Check each line of the records below and collect those holding "laptop".

■ **SOURCE MATERIAL**:
-=-=-=-=-
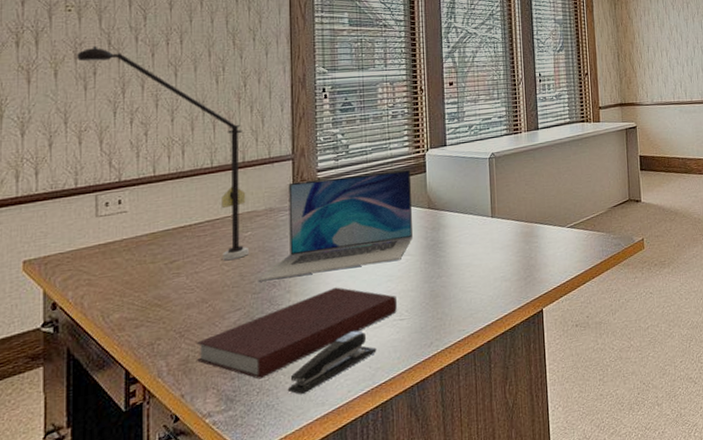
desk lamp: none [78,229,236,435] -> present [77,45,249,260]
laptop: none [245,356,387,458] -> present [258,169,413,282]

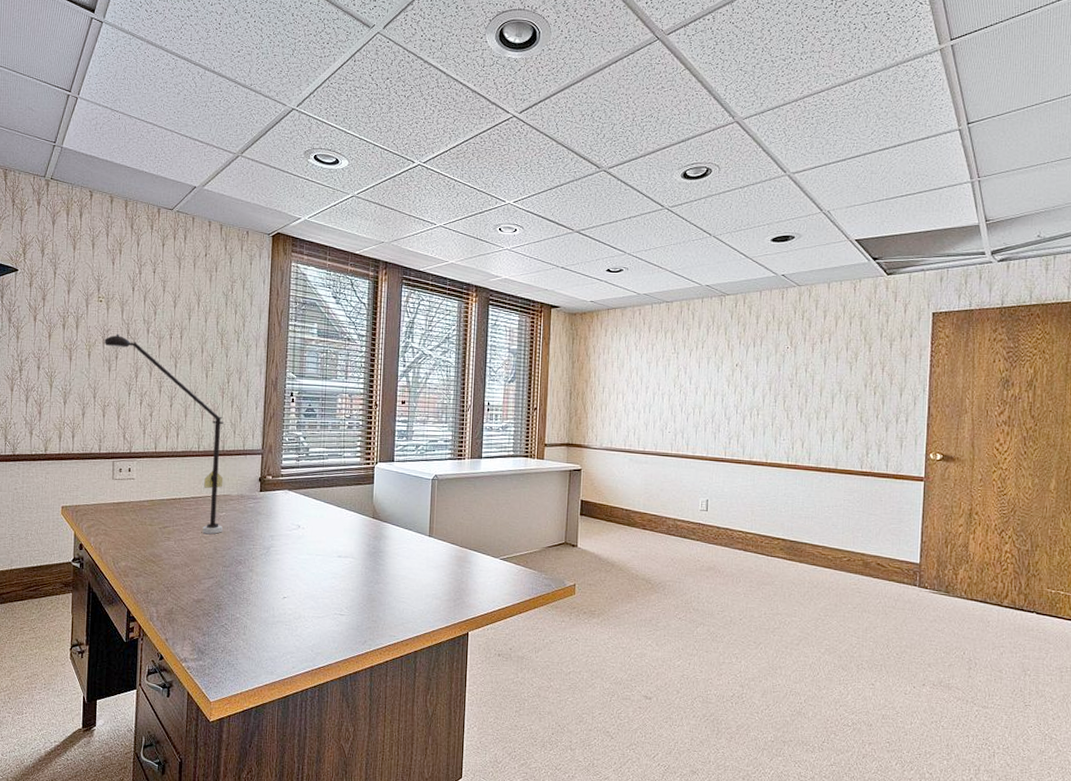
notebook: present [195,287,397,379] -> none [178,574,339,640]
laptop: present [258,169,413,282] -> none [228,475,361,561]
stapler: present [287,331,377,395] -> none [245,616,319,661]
-=-=-=-=-
■ **WRITTEN ANSWER**:
laptop: none [245,356,387,458] -> present [258,169,413,282]
laptop: present [258,169,413,282] -> none [228,475,361,561]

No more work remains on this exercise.